Monday, September 05, 2005

The Soaking Surge Versus The Splintering Surge: What Will Be Learned?

Glenn links to a post today from Brendan Loy:
It is true, as some have pointed out in comments, that Katrina was not "likely" to hit New Orleans as of Saturday morning, or even Sunday morning for that matter. New Orleans was the hurricane's most likely target -- it remained in the crosshairs of the official forecast track all weekend -- but in terms of statistical strike probabilities, even the most likely target at 24-48 hours out still has a less-than-50% chance of getting hit, thanks to the uncertainties inherent in hurricane forecasting. However, given the technology that we currently have, you simply could not have a greater threat to a specific location, 48 hours before landfall, than the threat that New Orleans faced on Saturday morning. It was, as I said, a "high-confidence forecast," and one with enormously catastrophic potential. Thus, if an evacuation was not appropriate then, then it follows that an evacuation must never be appropriate at 48 hours. And that can't be, because really, 48 hours is already too late; studies have long shown that it would take 72 hours to completely empty the city of New Orleans. So unless the city's hurricane strategy was to throw up its hands and say, "there's nothing we can do," a mandatory evacuation -- school buses and all -- was most certainly called for on Saturday morning. As I wrote on Saturday afternoon, "If you knew there was a 10 percent chance terrorists were going to set off a nuclear bomb in your city on Monday, would you stick around, or would you evacuate? That's essentially equivalent to what you're dealing with here. I sure as hell would leave."

Finally, one last point. As horrible as the catastrophe has been, please realize that it actually could have been far worse. What occurred was not the long-feared "worst-case scenario," which involved not a levee breach equalizing the water level in Lake Ponchartrain and "Lake New Orleans," but rather a storm surge over-topping the levees and causing the water level in "Lake New Orleans," hemmed in by the still-intact levees, to rise substantially higher than the water level in the lake. If the storm had wobbled a meteorologically insignificant 20 or 30 miles to the west, and/or had not weakened from a Category 5 to a Category 4 at the last minute, that scenario would have occurred, and instead of a slowly developing 10-20 foot flood, New Orleans would have suffered a rapidly developing 30-40 foot flood. (Jackson Square would have been underwater, whereas in the real-world scenario it remained high and dry.) The whole thing would have happened Monday morning, and at the same time as the city was rapidly and massively flooding, the devastating winds that demolished the Mississippi coastline would have been tearing New Orleans apart instead. All of those attics where people took shelter would have been either submerged or shattered to bits. The French Quarter would have been swamped, instead of mostly surviving the flood. Second-floor generators in hospitals might well have drowned. Bottom line, there would be a lot fewer refugees and a lot more corpses.
I alluded to this worst case in my "Intent on Burying Drowning the Lede Leader" post. I also pointed out that even IF the Cat 5 flood walls HAD ALREADY BEEN BUILT they would not have stopped the current form of the disaster (the "soaking surge scenario") -- even though what we are seeing now is not actually the worst case that could have happened NOW given that there are no Cat 5 walls yet (the "splintering surge scenario").

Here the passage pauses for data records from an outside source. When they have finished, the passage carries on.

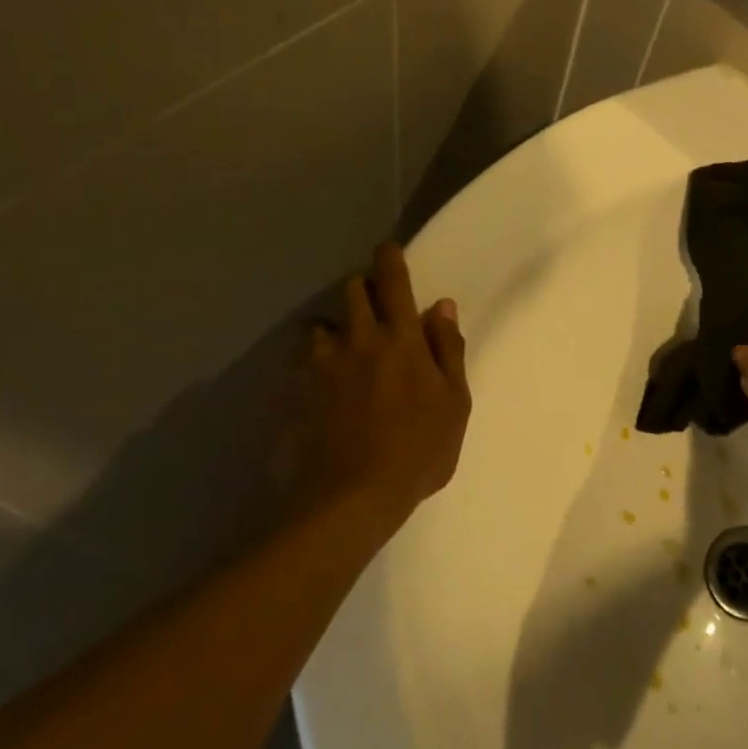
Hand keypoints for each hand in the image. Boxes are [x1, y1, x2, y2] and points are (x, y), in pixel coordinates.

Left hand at [271, 243, 470, 529]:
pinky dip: (309, 362)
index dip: (390, 259)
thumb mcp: (454, 404)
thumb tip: (442, 306)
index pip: (393, 281)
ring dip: (333, 326)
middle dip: (361, 287)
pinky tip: (317, 384)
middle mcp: (357, 339)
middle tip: (372, 306)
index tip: (387, 250)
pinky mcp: (294, 390)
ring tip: (340, 348)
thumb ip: (448, 350)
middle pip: (351, 290)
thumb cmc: (417, 451)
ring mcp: (320, 364)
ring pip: (319, 324)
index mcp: (401, 339)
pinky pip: (298, 361)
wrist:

As my modified graphic from the May 2005 Popular Science points out, the location of the levee breaks (indicated by the red rectangle added by me) was NOT where the Cat 5 levees were projected to be built (the red line separating NOLA from the Gulf to the right):

(Note that this graphic is not available in the on-line article at PopSci -- only in the print version)

So the the only way to avoid what just happened would have been to have spent the (probably) billions of dollars it would have taken to upgrade EVERY LEVEE IN THE NOLA AREA to Cat 5 levels!

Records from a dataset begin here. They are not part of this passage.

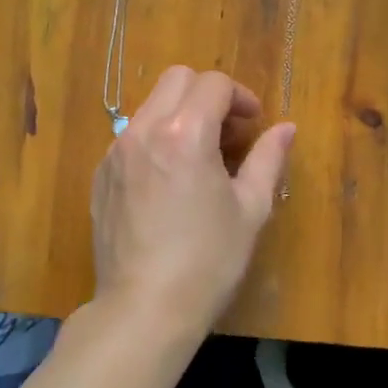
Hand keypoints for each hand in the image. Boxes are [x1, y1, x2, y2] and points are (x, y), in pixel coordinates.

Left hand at [89, 66, 294, 340]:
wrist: (143, 308)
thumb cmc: (208, 260)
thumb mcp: (250, 209)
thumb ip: (268, 159)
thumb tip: (286, 128)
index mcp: (185, 133)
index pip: (214, 84)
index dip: (241, 96)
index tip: (253, 123)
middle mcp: (144, 130)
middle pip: (177, 79)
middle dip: (208, 94)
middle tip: (228, 131)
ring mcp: (116, 151)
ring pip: (151, 105)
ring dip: (180, 114)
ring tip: (199, 156)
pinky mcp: (101, 174)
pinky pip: (131, 136)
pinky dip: (155, 138)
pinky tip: (168, 181)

And even then -- and assuming perfect engineering and flawless levee construction virtually throughout -- if the hurricane had shifted 20 miles to the west NOLA would be a lot less flooded but still be looking nearly as splintered as Mississippi looks like right now and likely with a still awful loss of life.

As Brendan highlights -- and I pointed out in my post -- the only way to avoid serious loss of life was to get everyone out of there in the first place.

Including the use of these now useless buses:


The "hurricane sensationalism" of the media and its creation of a Chicken Little mindset dulling the urgency of evacuation needs as much examination as what could have been done to physically protect NOLA.